048-11 Wyo. Code R. § 11-16

Current through April 27, 2019
Section 11-16 - Medical Records

(a) Maintenance of Clinical Records. The facility shall maintain a separate and complete medical record for each resident admitted with all entries kept current, dated and signed.

  • (i) The medical record shall include:
    • (A) Identification and summary sheet(s) including resident's name, social security number, marital status, age, sex, home address, and religion; name, address, and telephone number of referral agency (including hospital from which admitted), personal physician, dentist, and next of kin or other responsible person; admitting diagnoses, final diagnoses, category of care, condition on discharge and disposition, source of payment, and any other information needed to meet State requirements.
    • (B) Initial medical evaluation including medical history, physical examination and diagnosis.
    • (C) Authentication of hospital diagnoses, in the form of a hospital discharge summary, or a written report from the physician who attended the resident in the hospital, or a transfer form used under a transfer agreement.
    • (D) Physician's orders, including all medications, treatments, diet, rehabilitative and special medical procedures required for the safety and well-being of the resident.
    • (E) Physician's progress notes describing significant changes in the residents condition, dictated or written at the time of each visit.
    • (F) Nurses' notes which shall include but not be limited to the following:
      • (I) Concise and accurate record of nursing care administered.
      • (II) Record of pertinent observation of the resident including psycho-social as well as physical manifestations.
      • (III) Name, dosage and time of administration of medications and treatments, route of administration except if by oral medication.
      • (IV) Record of type of restraint and time of application and removal.
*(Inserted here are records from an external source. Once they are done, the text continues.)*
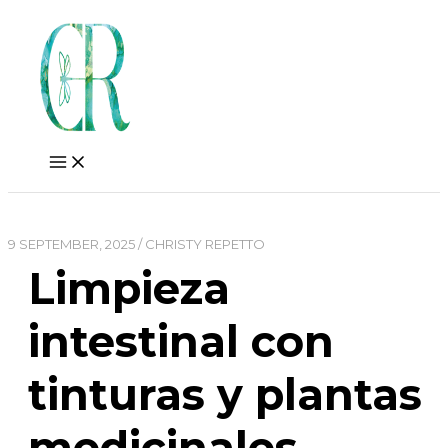
Skip
to
content
9 SEPTEMBER, 2025
/
CHRISTY REPETTO
Limpieza
intestinal con
tinturas y plantas
medicinales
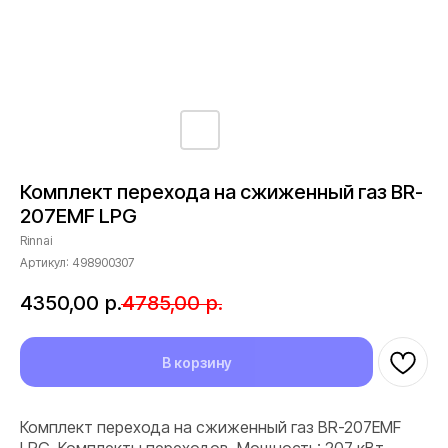
Комплект перехода на сжиженный газ BR-
207EMF LPG
Rinnai
Артикул:
498900307
4350,00
р.
4785,00
р.
В корзину
Комплект перехода на сжиженный газ BR-207EMF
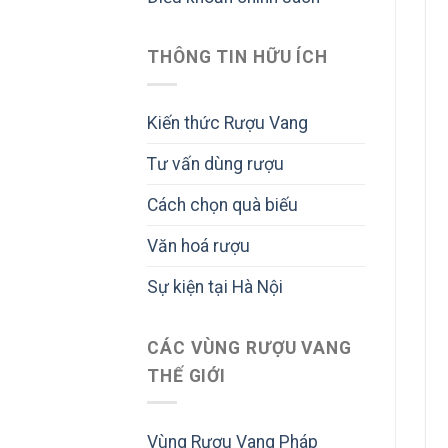
THÔNG TIN HỮU ÍCH
Kiến thức Rượu Vang
Tư vấn dùng rượu
Cách chọn quà biếu
Văn hoá rượu
Sự kiện tại Hà Nội
CÁC VÙNG RƯỢU VANG
THẾ GIỚI
Vùng Rượu Vang Pháp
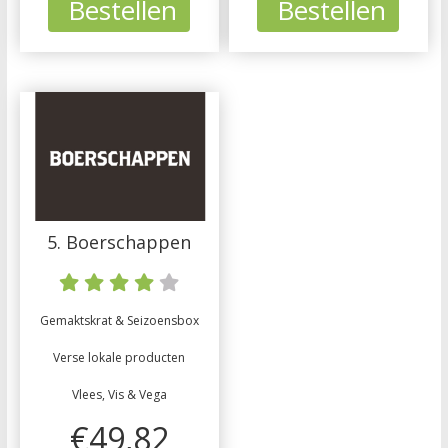
Bestellen
Bestellen
5. Boerschappen
Gemaktskrat & Seizoensbox
Verse lokale producten
Vlees, Vis & Vega
€49,82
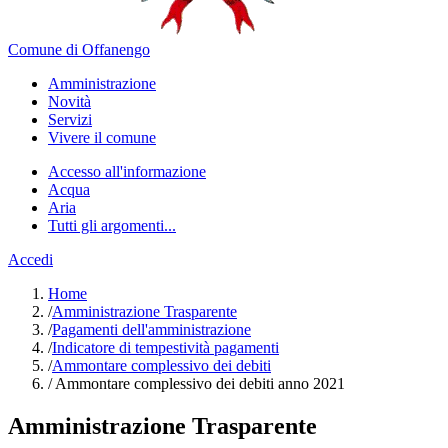
Comune di Offanengo
Amministrazione
Novità
Servizi
Vivere il comune
Accesso all'informazione
Acqua
Aria
Tutti gli argomenti...
Accedi
Home
/
Amministrazione Trasparente
/
Pagamenti dell'amministrazione
/
Indicatore di tempestività pagamenti
/
Ammontare complessivo dei debiti
/
Ammontare complessivo dei debiti anno 2021
Amministrazione Trasparente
The time of application and removal shall be necessary for all restraints prescribed by the physician for the support and protection of the resident.
    • (G) Medication and treatment record including all medications, treatments and special procedures performed for the safety and well-being of the resident.
      • (I) Laboratory and x-ray reports.
      • (II) Consultation reports.
      • (III) Dental reports.
      • (IV) Social service notes.
      • (V) Resident care referral reports.
      • (VI) Activity reports.

(b) Retention of Records.

  • (i) The facility shall have policies providing for the retention and safe-keeping of residents' medical records by the governing body for the required period of time in the event that the facility discontinues operation.
  • (ii) A copy of the residents clinical record or an abstract thereof shall accompany the resident who is transferred to another facility.

(c) Staff Responsibility. An employee of the facility shall be assigned the responsibility for assuring that records are maintained, completed, and preserved if the facility does not have a full or part time medical record librarian.

  • (i) The designated individual shall be trained by and receive regular consultation from a person skilled in record maintenance and preservation.